*ACTIVITY*
Down to the final line, write out the data below exactly.

★ ★ ★ ★ ★ ★ ★

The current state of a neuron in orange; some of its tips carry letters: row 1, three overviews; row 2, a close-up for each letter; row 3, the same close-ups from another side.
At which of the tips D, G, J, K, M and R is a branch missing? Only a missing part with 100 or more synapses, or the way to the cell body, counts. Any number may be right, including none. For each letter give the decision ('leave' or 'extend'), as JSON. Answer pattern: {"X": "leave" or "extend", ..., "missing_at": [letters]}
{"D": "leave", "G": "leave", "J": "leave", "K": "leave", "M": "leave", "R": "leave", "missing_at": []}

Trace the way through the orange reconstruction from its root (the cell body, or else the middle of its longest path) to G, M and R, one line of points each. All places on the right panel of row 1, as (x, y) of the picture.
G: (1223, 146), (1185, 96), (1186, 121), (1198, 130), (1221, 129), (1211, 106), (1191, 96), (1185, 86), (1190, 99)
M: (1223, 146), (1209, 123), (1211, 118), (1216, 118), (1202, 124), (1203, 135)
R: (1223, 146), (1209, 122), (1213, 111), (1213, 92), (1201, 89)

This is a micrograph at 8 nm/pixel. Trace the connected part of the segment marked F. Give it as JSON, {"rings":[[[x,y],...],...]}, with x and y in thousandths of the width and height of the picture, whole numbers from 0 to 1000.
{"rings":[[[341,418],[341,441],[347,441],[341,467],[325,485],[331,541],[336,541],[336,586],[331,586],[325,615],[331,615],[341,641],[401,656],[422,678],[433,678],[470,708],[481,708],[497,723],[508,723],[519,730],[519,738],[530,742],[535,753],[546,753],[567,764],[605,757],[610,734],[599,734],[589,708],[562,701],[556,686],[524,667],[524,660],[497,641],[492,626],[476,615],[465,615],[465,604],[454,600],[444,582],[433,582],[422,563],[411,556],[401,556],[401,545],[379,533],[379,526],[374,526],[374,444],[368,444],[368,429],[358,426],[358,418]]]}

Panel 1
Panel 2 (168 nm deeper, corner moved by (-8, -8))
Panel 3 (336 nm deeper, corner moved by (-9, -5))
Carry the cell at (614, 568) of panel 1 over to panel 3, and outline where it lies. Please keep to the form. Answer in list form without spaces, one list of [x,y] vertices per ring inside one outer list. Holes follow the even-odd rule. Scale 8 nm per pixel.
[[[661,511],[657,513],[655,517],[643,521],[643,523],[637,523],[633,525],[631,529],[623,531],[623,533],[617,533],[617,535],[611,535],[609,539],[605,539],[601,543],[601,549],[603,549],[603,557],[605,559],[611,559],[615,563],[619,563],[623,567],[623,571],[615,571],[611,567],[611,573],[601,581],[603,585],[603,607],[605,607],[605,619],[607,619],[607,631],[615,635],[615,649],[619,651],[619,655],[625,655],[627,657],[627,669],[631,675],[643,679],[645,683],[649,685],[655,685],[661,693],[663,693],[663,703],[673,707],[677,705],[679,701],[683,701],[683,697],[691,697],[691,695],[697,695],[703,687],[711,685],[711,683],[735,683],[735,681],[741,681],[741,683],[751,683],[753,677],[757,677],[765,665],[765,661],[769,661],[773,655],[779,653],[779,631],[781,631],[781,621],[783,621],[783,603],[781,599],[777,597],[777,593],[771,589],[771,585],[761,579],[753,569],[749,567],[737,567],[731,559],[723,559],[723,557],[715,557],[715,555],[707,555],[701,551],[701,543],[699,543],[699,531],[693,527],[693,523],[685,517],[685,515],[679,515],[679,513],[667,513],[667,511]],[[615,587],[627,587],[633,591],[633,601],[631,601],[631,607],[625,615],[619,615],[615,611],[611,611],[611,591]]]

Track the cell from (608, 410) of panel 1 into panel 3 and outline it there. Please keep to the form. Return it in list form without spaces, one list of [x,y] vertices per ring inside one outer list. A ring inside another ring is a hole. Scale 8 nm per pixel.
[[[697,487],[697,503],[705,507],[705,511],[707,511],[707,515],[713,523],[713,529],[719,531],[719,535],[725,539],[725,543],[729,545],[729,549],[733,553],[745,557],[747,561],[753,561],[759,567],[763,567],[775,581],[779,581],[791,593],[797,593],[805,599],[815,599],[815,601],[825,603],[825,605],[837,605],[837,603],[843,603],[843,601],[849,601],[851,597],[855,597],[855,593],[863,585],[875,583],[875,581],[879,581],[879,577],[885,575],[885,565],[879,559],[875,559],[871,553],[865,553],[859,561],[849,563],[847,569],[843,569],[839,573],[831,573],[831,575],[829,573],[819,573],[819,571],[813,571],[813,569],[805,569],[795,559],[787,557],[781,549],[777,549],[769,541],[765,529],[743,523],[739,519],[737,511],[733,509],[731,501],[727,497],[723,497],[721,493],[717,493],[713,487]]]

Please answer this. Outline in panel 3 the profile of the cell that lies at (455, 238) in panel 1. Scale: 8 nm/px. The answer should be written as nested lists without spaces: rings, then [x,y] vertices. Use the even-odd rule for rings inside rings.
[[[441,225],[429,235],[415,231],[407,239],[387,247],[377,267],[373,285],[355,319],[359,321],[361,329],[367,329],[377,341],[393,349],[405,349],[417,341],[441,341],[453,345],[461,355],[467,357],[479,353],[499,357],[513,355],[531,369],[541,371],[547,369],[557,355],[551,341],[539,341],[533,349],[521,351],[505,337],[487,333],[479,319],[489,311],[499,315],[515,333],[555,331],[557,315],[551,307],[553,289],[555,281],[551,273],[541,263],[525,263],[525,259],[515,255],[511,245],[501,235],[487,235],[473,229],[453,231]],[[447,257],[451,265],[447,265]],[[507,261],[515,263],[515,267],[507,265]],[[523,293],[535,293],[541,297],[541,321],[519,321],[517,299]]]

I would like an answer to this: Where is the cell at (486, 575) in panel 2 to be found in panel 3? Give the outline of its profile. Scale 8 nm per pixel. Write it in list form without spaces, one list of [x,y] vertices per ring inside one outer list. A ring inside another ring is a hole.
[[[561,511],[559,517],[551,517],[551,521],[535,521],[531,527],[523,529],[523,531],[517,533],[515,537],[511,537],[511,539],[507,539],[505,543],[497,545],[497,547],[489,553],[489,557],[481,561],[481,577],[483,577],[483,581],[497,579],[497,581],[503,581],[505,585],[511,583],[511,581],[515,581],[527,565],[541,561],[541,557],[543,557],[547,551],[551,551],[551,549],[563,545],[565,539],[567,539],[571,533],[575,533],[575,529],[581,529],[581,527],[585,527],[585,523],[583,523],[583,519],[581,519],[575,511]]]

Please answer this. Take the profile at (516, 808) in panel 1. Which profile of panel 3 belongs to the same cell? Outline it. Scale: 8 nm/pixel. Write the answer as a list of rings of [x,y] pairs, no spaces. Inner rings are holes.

★ ★ ★ ★ ★ ★ ★

*TASK OUTPUT*
The current state of a neuron in orange; some of its tips carry letters: row 1, three overviews; row 2, a close-up for each letter; row 3, the same close-ups from another side.
At which of the tips D, G, J, K, M and R is a branch missing? Only a missing part with 100 or more synapses, or the way to the cell body, counts. Any number may be right, including none. For each letter give the decision ('leave' or 'extend'), as JSON. Answer pattern: {"X": "leave" or "extend", ..., "missing_at": [letters]}
{"D": "leave", "G": "leave", "J": "leave", "K": "leave", "M": "leave", "R": "leave", "missing_at": []}

Trace the way through the orange reconstruction from its root (the cell body, or else the middle of its longest path) to G, M and R, one line of points each. All places on the right panel of row 1, as (x, y) of the picture.
G: (1223, 146), (1185, 96), (1186, 121), (1198, 130), (1221, 129), (1211, 106), (1191, 96), (1185, 86), (1190, 99)
M: (1223, 146), (1209, 123), (1211, 118), (1216, 118), (1202, 124), (1203, 135)
R: (1223, 146), (1209, 122), (1213, 111), (1213, 92), (1201, 89)

This is a micrograph at 8 nm/pixel. Trace the connected part of the segment marked F. Give it as JSON, {"rings":[[[x,y],...],...]}, with x and y in thousandths of the width and height of the picture, whole numbers from 0 to 1000.
{"rings":[[[341,418],[341,441],[347,441],[341,467],[325,485],[331,541],[336,541],[336,586],[331,586],[325,615],[331,615],[341,641],[401,656],[422,678],[433,678],[470,708],[481,708],[497,723],[508,723],[519,730],[519,738],[530,742],[535,753],[546,753],[567,764],[605,757],[610,734],[599,734],[589,708],[562,701],[556,686],[524,667],[524,660],[497,641],[492,626],[476,615],[465,615],[465,604],[454,600],[444,582],[433,582],[422,563],[411,556],[401,556],[401,545],[379,533],[379,526],[374,526],[374,444],[368,444],[368,429],[358,426],[358,418]]]}

Panel 1
Panel 2 (168 nm deeper, corner moved by (-8, -8))
Panel 3 (336 nm deeper, corner moved by (-9, -5))
Carry the cell at (614, 568) of panel 1 over to panel 3, and outline where it lies. Please keep to the form. Answer in list form without spaces, one list of [x,y] vertices per ring inside one outer list. Holes follow the even-odd rule. Scale 8 nm per pixel.
[[[661,511],[657,513],[655,517],[643,521],[643,523],[637,523],[633,525],[631,529],[623,531],[623,533],[617,533],[617,535],[611,535],[609,539],[605,539],[601,543],[601,549],[603,549],[603,557],[605,559],[611,559],[615,563],[619,563],[623,567],[623,571],[615,571],[611,567],[611,573],[601,581],[603,585],[603,607],[605,607],[605,619],[607,619],[607,631],[615,635],[615,649],[619,651],[619,655],[625,655],[627,657],[627,669],[631,675],[643,679],[645,683],[649,685],[655,685],[661,693],[663,693],[663,703],[673,707],[677,705],[679,701],[683,701],[683,697],[691,697],[691,695],[697,695],[703,687],[711,685],[711,683],[735,683],[735,681],[741,681],[741,683],[751,683],[753,677],[757,677],[765,665],[765,661],[769,661],[773,655],[779,653],[779,631],[781,631],[781,621],[783,621],[783,603],[781,599],[777,597],[777,593],[771,589],[771,585],[761,579],[753,569],[749,567],[737,567],[731,559],[723,559],[723,557],[715,557],[715,555],[707,555],[701,551],[701,543],[699,543],[699,531],[693,527],[693,523],[685,517],[685,515],[679,515],[679,513],[667,513],[667,511]],[[615,587],[627,587],[633,591],[633,601],[631,601],[631,607],[625,615],[619,615],[615,611],[611,611],[611,591]]]

Track the cell from (608, 410) of panel 1 into panel 3 and outline it there. Please keep to the form. Return it in list form without spaces, one list of [x,y] vertices per ring inside one outer list. A ring inside another ring is a hole. Scale 8 nm per pixel.
[[[697,487],[697,503],[705,507],[705,511],[707,511],[707,515],[713,523],[713,529],[719,531],[719,535],[725,539],[725,543],[729,545],[729,549],[733,553],[745,557],[747,561],[753,561],[759,567],[763,567],[775,581],[779,581],[791,593],[797,593],[805,599],[815,599],[815,601],[825,603],[825,605],[837,605],[837,603],[843,603],[843,601],[849,601],[851,597],[855,597],[855,593],[863,585],[875,583],[875,581],[879,581],[879,577],[885,575],[885,565],[879,559],[875,559],[871,553],[865,553],[859,561],[849,563],[847,569],[843,569],[839,573],[831,573],[831,575],[829,573],[819,573],[819,571],[813,571],[813,569],[805,569],[795,559],[787,557],[781,549],[777,549],[769,541],[765,529],[743,523],[739,519],[737,511],[733,509],[731,501],[727,497],[723,497],[721,493],[717,493],[713,487]]]

Please answer this. Outline in panel 3 the profile of the cell that lies at (455, 238) in panel 1. Scale: 8 nm/px. The answer should be written as nested lists without spaces: rings, then [x,y] vertices. Use the even-odd rule for rings inside rings.
[[[441,225],[429,235],[415,231],[407,239],[387,247],[377,267],[373,285],[355,319],[359,321],[361,329],[367,329],[377,341],[393,349],[405,349],[417,341],[441,341],[453,345],[461,355],[467,357],[479,353],[499,357],[513,355],[531,369],[541,371],[547,369],[557,355],[551,341],[539,341],[533,349],[521,351],[505,337],[487,333],[479,319],[489,311],[499,315],[515,333],[555,331],[557,315],[551,307],[553,289],[555,281],[551,273],[541,263],[525,263],[525,259],[515,255],[511,245],[501,235],[487,235],[473,229],[453,231]],[[447,257],[451,265],[447,265]],[[507,261],[515,263],[515,267],[507,265]],[[523,293],[535,293],[541,297],[541,321],[519,321],[517,299]]]

I would like an answer to this: Where is the cell at (486, 575) in panel 2 to be found in panel 3? Give the outline of its profile. Scale 8 nm per pixel. Write it in list form without spaces, one list of [x,y] vertices per ring inside one outer list. A ring inside another ring is a hole.
[[[561,511],[559,517],[551,517],[551,521],[535,521],[531,527],[523,529],[523,531],[517,533],[515,537],[511,537],[511,539],[507,539],[505,543],[497,545],[497,547],[489,553],[489,557],[481,561],[481,577],[483,577],[483,581],[497,579],[497,581],[503,581],[505,585],[511,583],[511,581],[515,581],[527,565],[541,561],[541,557],[543,557],[547,551],[551,551],[551,549],[563,545],[565,539],[567,539],[571,533],[575,533],[575,529],[581,529],[581,527],[585,527],[585,523],[583,523],[583,519],[581,519],[575,511]]]

Please answer this. Take the profile at (516, 808) in panel 1. Which profile of panel 3 belongs to the same cell? Outline it. Scale: 8 nm/pixel. Write the answer as a list of rings of [x,y] pairs, no spaces. Inner rings are holes.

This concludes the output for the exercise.